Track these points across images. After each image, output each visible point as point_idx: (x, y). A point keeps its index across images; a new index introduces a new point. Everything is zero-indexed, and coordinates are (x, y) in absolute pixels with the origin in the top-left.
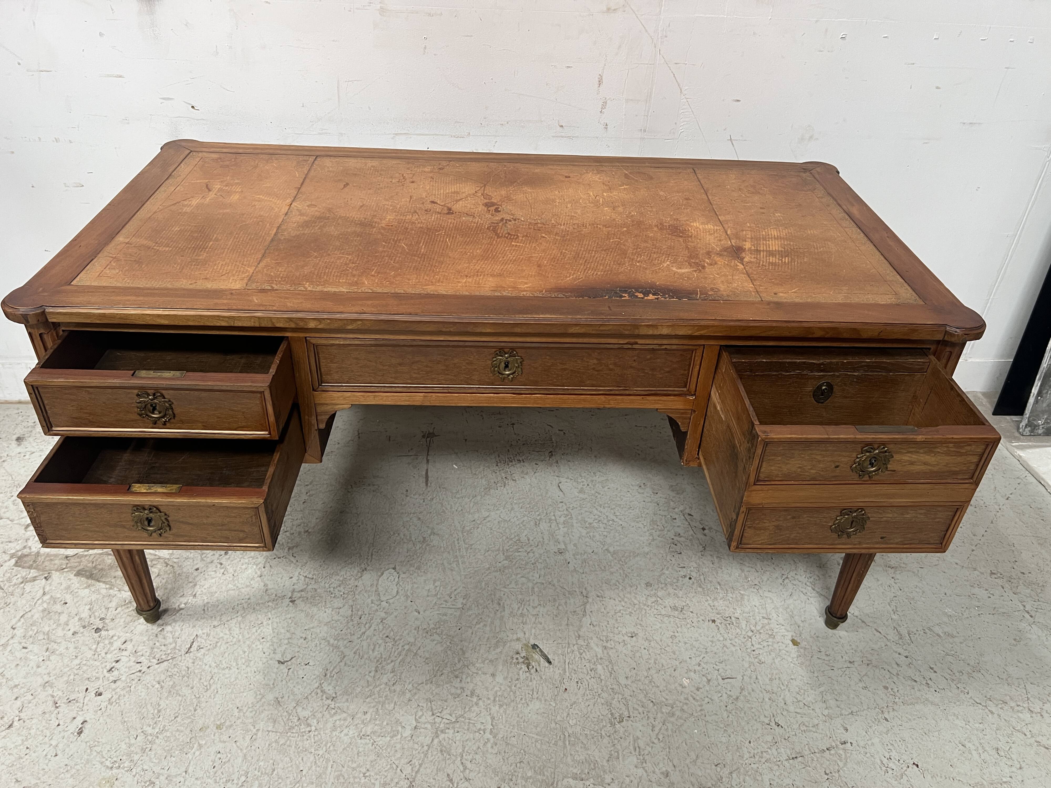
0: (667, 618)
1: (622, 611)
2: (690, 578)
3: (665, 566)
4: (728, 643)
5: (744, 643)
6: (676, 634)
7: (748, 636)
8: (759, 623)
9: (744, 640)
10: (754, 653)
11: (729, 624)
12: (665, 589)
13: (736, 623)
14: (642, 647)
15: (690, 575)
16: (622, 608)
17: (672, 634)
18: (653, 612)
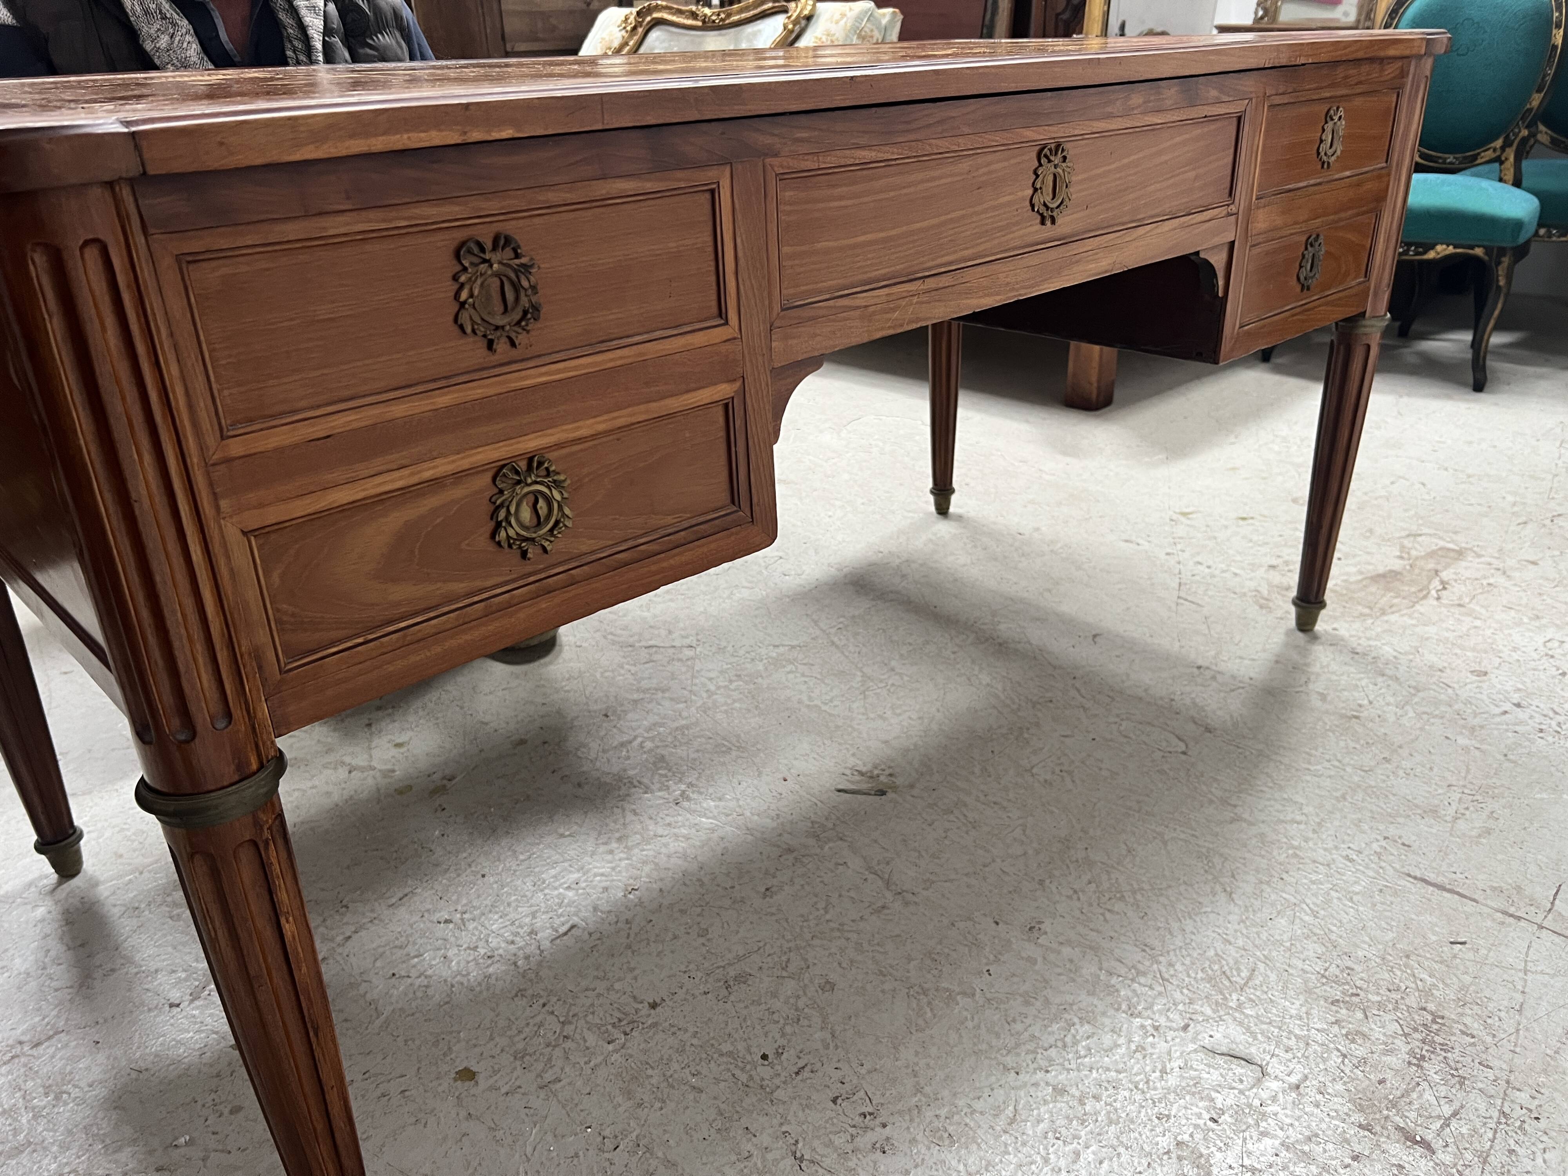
0: (741, 953)
1: (822, 912)
2: (764, 1057)
3: (837, 1047)
4: (601, 987)
5: (571, 1005)
6: (702, 940)
7: (570, 1023)
8: (559, 1063)
9: (575, 1010)
10: (542, 1001)
11: (620, 1020)
12: (792, 1001)
13: (607, 1031)
14: (737, 887)
15: (772, 1066)
16: (828, 917)
17: (709, 936)
18: (772, 947)
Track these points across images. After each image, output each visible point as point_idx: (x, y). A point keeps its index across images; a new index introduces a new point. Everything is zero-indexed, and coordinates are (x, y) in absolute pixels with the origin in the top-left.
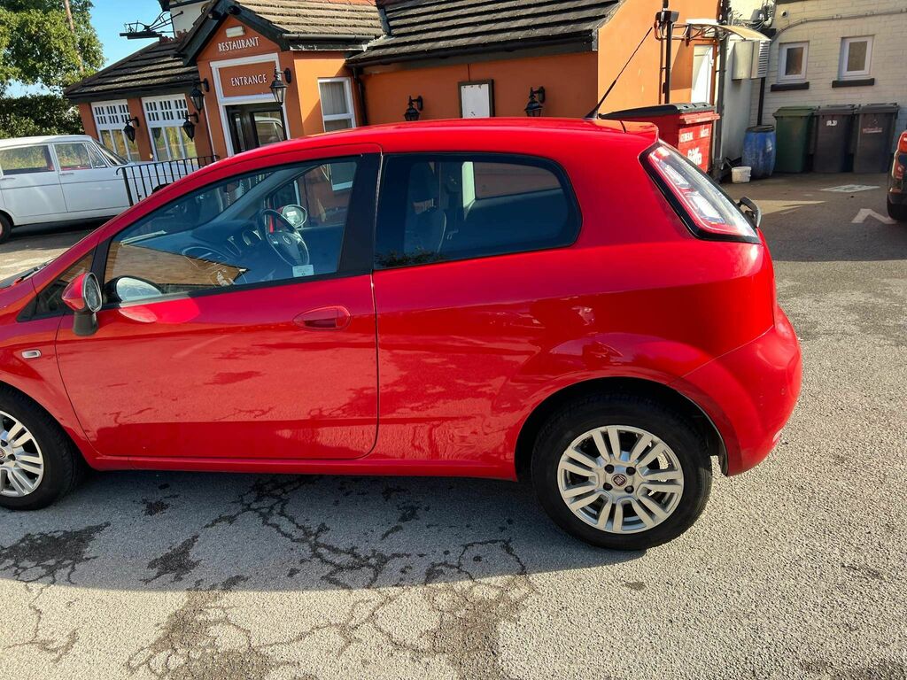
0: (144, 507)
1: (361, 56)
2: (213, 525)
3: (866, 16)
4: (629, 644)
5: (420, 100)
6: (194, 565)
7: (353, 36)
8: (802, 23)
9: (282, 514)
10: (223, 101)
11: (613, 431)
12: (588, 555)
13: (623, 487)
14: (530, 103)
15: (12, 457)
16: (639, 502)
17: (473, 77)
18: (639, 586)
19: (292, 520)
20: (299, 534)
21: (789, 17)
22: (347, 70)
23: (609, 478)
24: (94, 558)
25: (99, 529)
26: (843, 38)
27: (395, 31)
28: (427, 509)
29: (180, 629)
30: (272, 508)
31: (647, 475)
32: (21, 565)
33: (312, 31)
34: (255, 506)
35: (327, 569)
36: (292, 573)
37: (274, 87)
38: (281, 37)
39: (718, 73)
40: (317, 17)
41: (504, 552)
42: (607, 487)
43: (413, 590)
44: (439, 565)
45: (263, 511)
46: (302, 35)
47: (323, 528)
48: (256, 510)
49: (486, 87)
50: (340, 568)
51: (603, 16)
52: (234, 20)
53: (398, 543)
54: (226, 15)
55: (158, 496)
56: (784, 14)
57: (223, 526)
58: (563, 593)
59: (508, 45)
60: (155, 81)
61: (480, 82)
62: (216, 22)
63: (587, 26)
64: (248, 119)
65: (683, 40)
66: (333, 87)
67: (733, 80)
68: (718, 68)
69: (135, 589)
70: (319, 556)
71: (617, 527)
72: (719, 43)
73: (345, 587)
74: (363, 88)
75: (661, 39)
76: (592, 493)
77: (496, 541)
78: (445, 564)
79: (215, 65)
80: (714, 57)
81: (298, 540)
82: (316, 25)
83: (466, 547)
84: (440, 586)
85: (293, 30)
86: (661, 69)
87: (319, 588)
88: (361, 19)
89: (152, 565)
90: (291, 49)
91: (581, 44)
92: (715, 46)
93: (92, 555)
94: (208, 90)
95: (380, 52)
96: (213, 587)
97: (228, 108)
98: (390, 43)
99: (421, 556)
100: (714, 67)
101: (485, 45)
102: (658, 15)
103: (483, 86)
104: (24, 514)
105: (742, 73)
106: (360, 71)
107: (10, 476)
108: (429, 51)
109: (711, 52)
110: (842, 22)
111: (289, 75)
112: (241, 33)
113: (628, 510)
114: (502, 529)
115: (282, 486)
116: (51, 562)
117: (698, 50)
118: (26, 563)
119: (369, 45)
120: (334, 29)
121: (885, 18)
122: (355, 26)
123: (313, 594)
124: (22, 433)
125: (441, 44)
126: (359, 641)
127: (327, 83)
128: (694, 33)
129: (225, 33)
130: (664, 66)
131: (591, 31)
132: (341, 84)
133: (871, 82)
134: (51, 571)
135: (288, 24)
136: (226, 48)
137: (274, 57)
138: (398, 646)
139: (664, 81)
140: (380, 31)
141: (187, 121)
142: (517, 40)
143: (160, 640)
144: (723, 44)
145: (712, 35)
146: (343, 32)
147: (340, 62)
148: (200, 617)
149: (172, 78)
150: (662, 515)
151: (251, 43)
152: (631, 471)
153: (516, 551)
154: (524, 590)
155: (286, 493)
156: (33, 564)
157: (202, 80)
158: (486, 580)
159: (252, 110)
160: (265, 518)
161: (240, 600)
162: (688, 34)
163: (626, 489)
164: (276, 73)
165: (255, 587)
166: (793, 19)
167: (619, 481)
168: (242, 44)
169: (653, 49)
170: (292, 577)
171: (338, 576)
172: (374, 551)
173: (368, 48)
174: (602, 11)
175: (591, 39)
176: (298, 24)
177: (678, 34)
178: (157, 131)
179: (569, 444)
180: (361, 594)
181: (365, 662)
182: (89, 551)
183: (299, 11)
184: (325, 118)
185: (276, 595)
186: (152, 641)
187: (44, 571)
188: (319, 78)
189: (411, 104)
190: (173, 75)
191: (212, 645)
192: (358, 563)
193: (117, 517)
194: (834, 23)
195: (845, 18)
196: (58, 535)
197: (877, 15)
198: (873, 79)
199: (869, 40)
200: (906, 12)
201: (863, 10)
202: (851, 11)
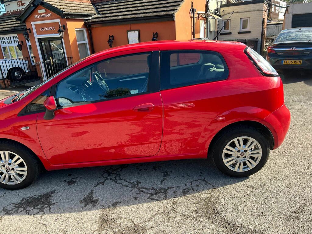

:: WORK ORDER ::
Copy out the entries above word for word, from the first line of the entries through the line that contains "18: (772, 947)", including both of those lines. Leave the pictures out of your answer.

:: EXERCISE ANSWER ::
Track these points across images. After each image, output each visible point as point_idx: (x, y). A point keeps its index across images; a new index introduces a new point. Everything is zero-indexed, and coordinates are (x, y) in absolute pixels with the origin in the top-left.
0: (667, 618)
1: (622, 611)
2: (690, 578)
3: (665, 566)
4: (728, 643)
5: (744, 643)
6: (676, 634)
7: (748, 636)
8: (759, 623)
9: (744, 640)
10: (754, 653)
11: (729, 624)
12: (665, 589)
13: (736, 623)
14: (642, 647)
15: (690, 575)
16: (622, 608)
17: (672, 634)
18: (653, 612)
0: (741, 953)
1: (822, 912)
2: (764, 1057)
3: (837, 1047)
4: (601, 987)
5: (571, 1005)
6: (702, 940)
7: (570, 1023)
8: (559, 1063)
9: (575, 1010)
10: (542, 1001)
11: (620, 1020)
12: (792, 1001)
13: (607, 1031)
14: (737, 887)
15: (772, 1066)
16: (828, 917)
17: (709, 936)
18: (772, 947)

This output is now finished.